Are pension plans tax-free in India?

No, pension plans are not fully tax-free. Under insurance pension plans, only a part of the lump sum is tax-free, and the annuity income is fully taxable as per your slab. The new tax regime removes the 80C/80CCC deduction benefit entirely, which changes the value proposition for many buyers. So when you compare pension plans, the real number to look at is post-tax income, not the headline corpus or monthly payout.

What is a guaranteed annuity rate (GAR) and why does it matter?

A Guaranteed Annuity Rate, or GAR, locks in the annuity rate at the time of purchase instead of leaving it open to future market rates. That can be useful if rates are high today and may fall later. The trade-off is that if rates rise, you stay locked into the lower rate. You can buy an annuity from any IRDAI-registered insurer, and rates can vary by 5–15% for the same option.

Who should buy a pension plan, and who should avoid it?

Pension plans suit people who want forced savings, guaranteed retirement income, or a simple way to manage longevity risk. They can work well for self-employed individuals, risk-averse savers, and retirees with a lump sum who want lifetime income. But they are usually a poor fit for young, financially literate investors, people who may need money in 5–10 years, high earners in the 30% bracket, or anyone already well covered by EPF and NPS. In many cases, term insurance plus NPS is cleaner and cheaper.

What does the IRDAI say about pension plans?

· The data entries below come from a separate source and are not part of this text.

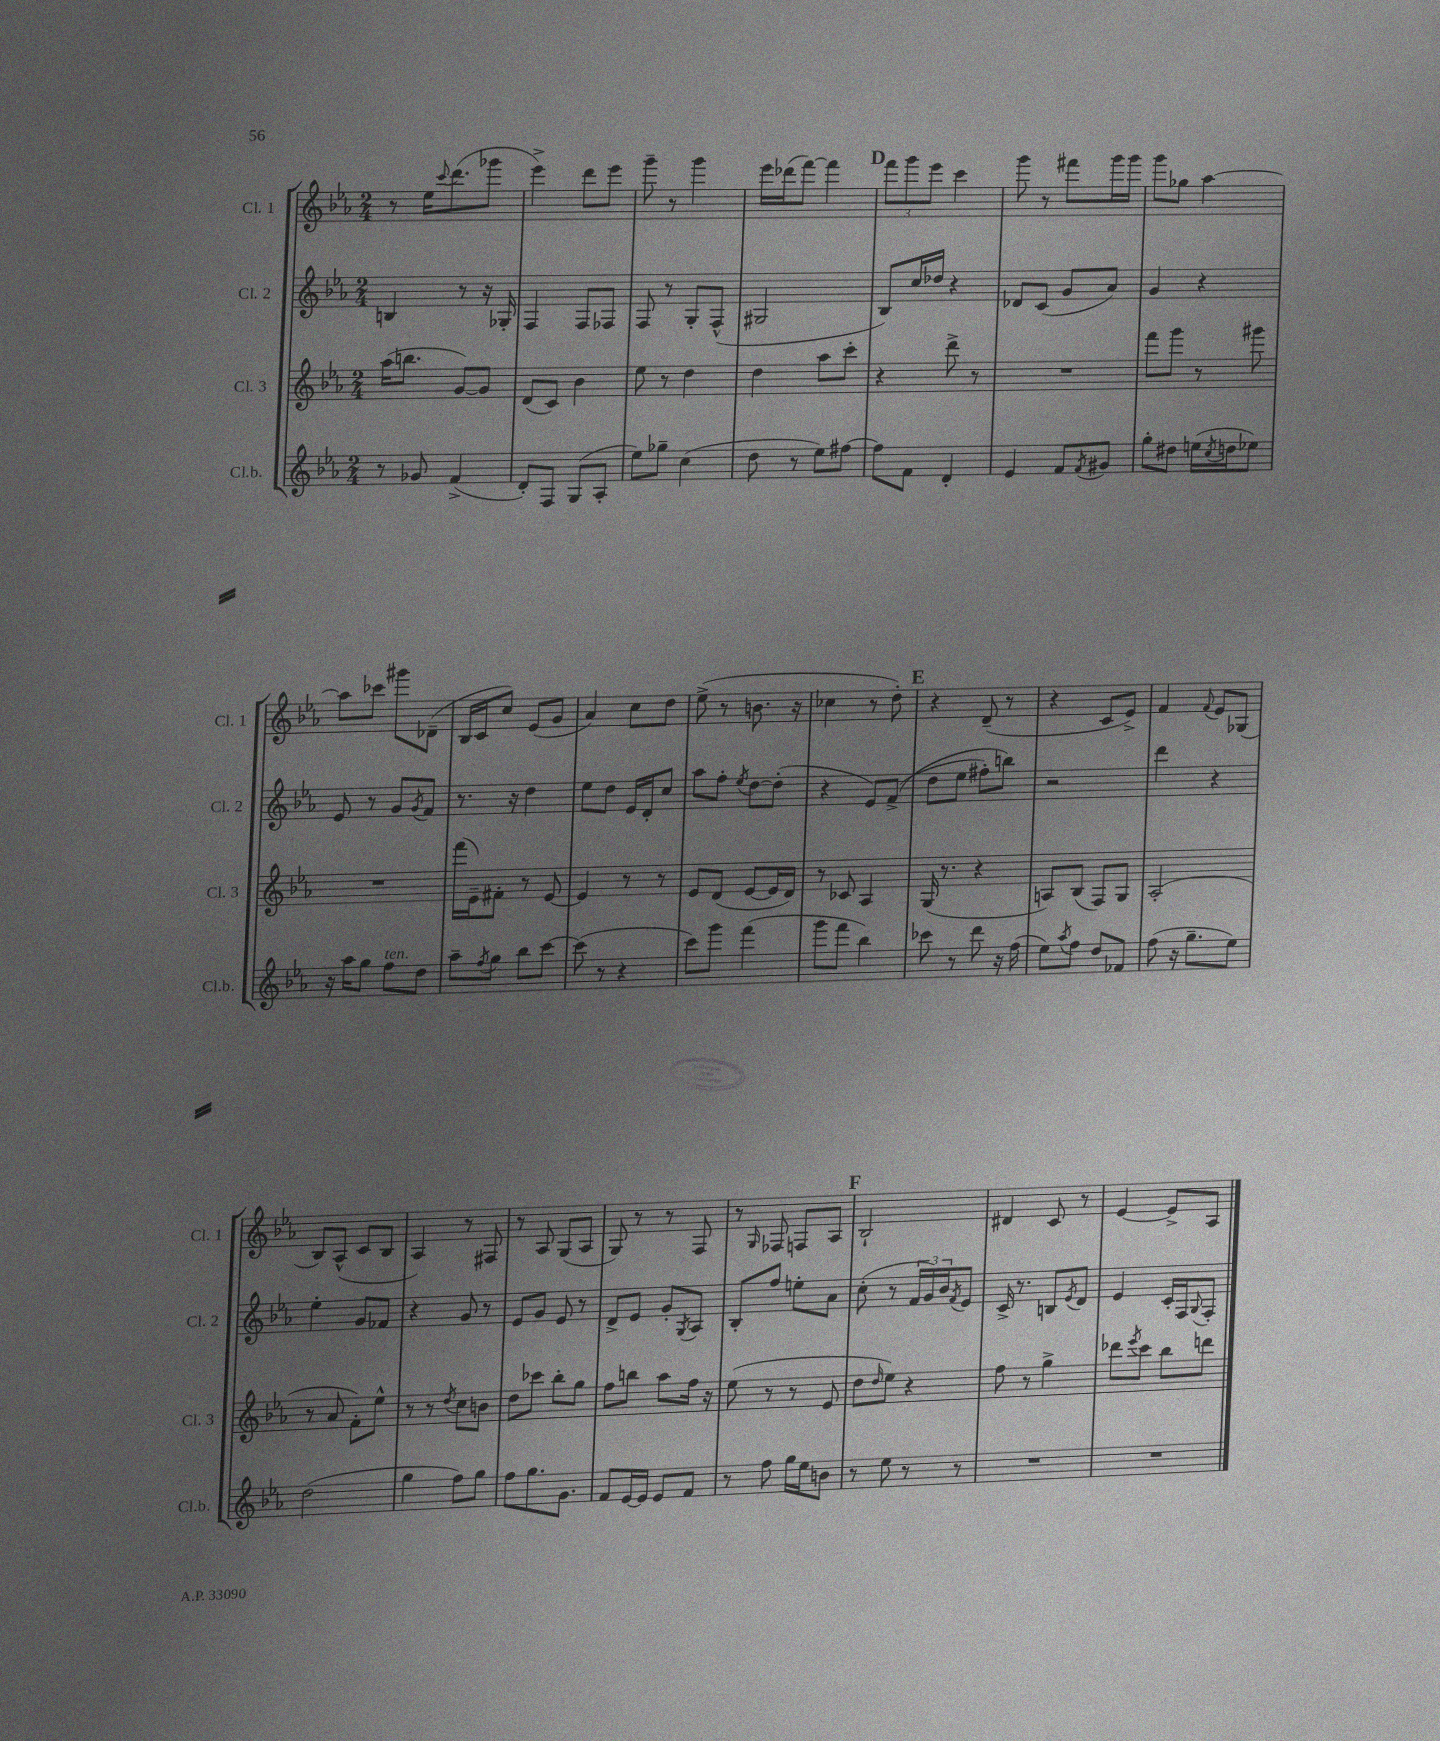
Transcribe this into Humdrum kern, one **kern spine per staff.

**kern	**kern	**kern	**kern
*staff4	*staff3	*staff2	*staff1
*clefG2	*clefG2	*clefG2	*clefG2
*k[b-e-a-]	*k[b-e-a-]	*k[b-e-a-]	*k[b-e-a-]
*M2/4	*M2/4	*M2/4	*M2/4
8r	(16aa-	4B	8r
.	8.bb	.	.
8g-	.	.	16ee-
.	.	.	8qqccc
.	.	.	(8.ddd
(4f^	[8g)	8r	.
.	8g]	16r	8ggg-
.	.	16G-'	.
=	=	=	=
8d')	(8d	4F	4eee-^)
8F	8c)	.	.
(8G	4b-	8F	8ddd
8A-'	.	8F-	8eee-
=	=	=	=
8ee-)	8ee-	8F	8ggg~
8gg-~	8r	8r	8r
(4cc	4dd	8G'	4ggg
.	.	(8F^^	.
=	=	=	=
8dd	4dd	2G#	16eee-
.	.	.	(16ddd-
8r	.	.	[8fff)
8ee-)	8aa-	.	4fff]
[8ff#	8ccc'	.	.
=	=	=	=
8ff#]	4r	8B-)	12fff
.	.	.	12ggg
8f	.	16cc	.
.	.	.	12eee-
.	.	16dd-	.
4d'	8ddd^	4r	4ccc
.	8r	.	.
=	=	=	=
4e-	2r	8d-	8ggg
.	.	(8c	8r
8f	.	8g	8fff#
8qf	.	.	.
8g#	.	8a-)	16ggg
.	.	.	16ggg
=	=	=	=
8gg'	8fff	4g	8ggg
8dd#	8ggg	.	8gg-
(16ee	8r	4r	[4aa-
8qcc	.	.	.
16dd	.	.	.
8ee-)	8ggg#	.	.
=	=	=	=
16r	2r	8e-	8aa-]
16aa-	.	.	.
8gg	.	8r	8ccc-
8ff	.	8g	8ggg#
.	.	8qg	.
8dd	.	8f	(8d-~
=	=	=	=
8aa-~	(16fff	8.r	16B-
.	16e-~)	.	16c
8qff	.	.	.
8gg	8f#'	.	8cc)
.	.	16r	.
8bb-	8r	4dd	(8e-
[8ccc	[8e-	.	8g
=	=	=	=
(8ccc]	4e-]	8ee-	4a-)
8r	.	8dd	.
4r	8r	16e-	8cc
.	.	16d'	.
.	8r	8cc	8dd
=	=	=	=
8ccc)	8e-	8aa-	(8ee-^
8ggg	(8d	8ff'	8r
.	.	8qee-	.
(4fff	[8e-	[8dd	8.b
.	16e-]	(8dd']	.
.	16d)	.	16r
=	=	=	=
8ggg	8r	4r	4cc-
8fff	8c-	.	.
4bb-)	4A-	8e-)	8r
.	.	&((8f^	8dd')
=	=	=	=
8ccc-	(16G	8dd	4r
.	8.r	.	.
8r	.	8ee-	.
8ddd	4r	8ff#')	(8d~
16r	.	8bb&)	8r
(16ff	.	.	.
=	=	=	=
8ee-)	8A)	2r	4r
8qaa-	.	.	.
8ff	(8B-	.	.
8dd	8F)	.	8c
8f-	8G	.	8e-^)
=	=	=	=
(8ff	(2A-'	4ddd	4f
16r	.	.	.
8.gg~	.	.	.
.	.	.	8qqf
.	.	4r	8e-
8ee-)	.	.	(8G-
=	=	=	=
(2dd	8r	4ee-'	8B-)
.	8a-	.	(8A-^^
.	8f')	8g	8c
.	8ee-^^	8f-	8B-
=	=	=	=
4gg	8r	4r	4A-)
.	8r	.	.
.	8qdd	.	.
8ff)	8cc	8g	8r
8gg	8b	8r	8F#
=	=	=	=
8ff	8dd	8e-	8r
8.gg	8ccc-	8g	8A-
.	8bb-'	8e-	(8G
8.g	.	.	.
.	8gg	8r	8A-
=	=	=	=
8f	8ff	8d^	8G)
[16e-	8bb	8e-	8r
16e-]	.	.	.
8e-	8aa-	8g'	8r
.	.	8qG	.
8f	16ff	8A-	8F
.	16r	.	.
=	=	=	=
8r	(8ee-	8B-'	8r
.	.	.	16qqG
8ff	8r	8ff	8F-
16gg	8r	8ee'	8F
16ee-	.	.	.
8b	8e-	8a-	8A-
=	=	=	=
8r	8dd	(8cc'	2B-`
.	16qqdd	.	.
8ee-	8ee-)	8r	.
8r	4r	24f	.
.	.	24g)	.
.	.	24b-	.
.	.	8qf	.
8r	.	8e-	.
=	=	=	=
2r	8ff	16c^	4d#
.	.	8.r	.
.	8r	.	.
.	4gg^	8B	8c
.	.	8qe-	.
.	.	8d	8r
=	=	=	=
2r	8ddd-	4e-	[4e-
.	8qeee-	.	.
.	8ccc	.	.
.	8bb-	16c'	8e-^]
.	.	16F	.
.	.	8qqG	.
.	8ddd	8F'	8A-
==	==	==	==
*-	*-	*-	*-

IRDAI treats pension plans as a distinct life-insurance category. Under its 2024 Insurance Products Regulations, pension products can be offered as linked or non-linked plans, and they must provide an assured benefit on death, and in some cases at vesting. Non-linked pension plans must also have surrender value provisions, while linked pension plans follow unit-linked rules with a separate discontinued policy fund. IRDAI also says annuity products include immediate and deferred annuities, and annuity payouts must generally start from at least ₹1,000 per month, subject to scheme-specific exceptions. 

How much monthly income can I get from a pension plan?

Your monthly income depends on your corpus, age, and annuity option. For example, if a 60-year-old pays ₹10 lakh for the LIC Jeevan Akshay VII plan, they can get ₹64,000 every year under the annuity option, depending on factors like the return-of-purchase-price. However, this income is fully taxable, which reduces the net payout. Always evaluate post-tax income, not just the quoted annuity amount, when comparing plans.

Should I buy a pension plan or invest separately for retirement?

For most people, investing separately works better. A combination of term insurance, NPS, and mutual funds offers greater flexibility, higher returns, and lower costs. For example, NPS offers low charges (0.09%) and tax benefits, while mutual funds allow liquidity and growth. Pension plans are more suitable if your primary goal is a guaranteed income after retirement. The right strategy depends on whether you need wealth creation or income stability.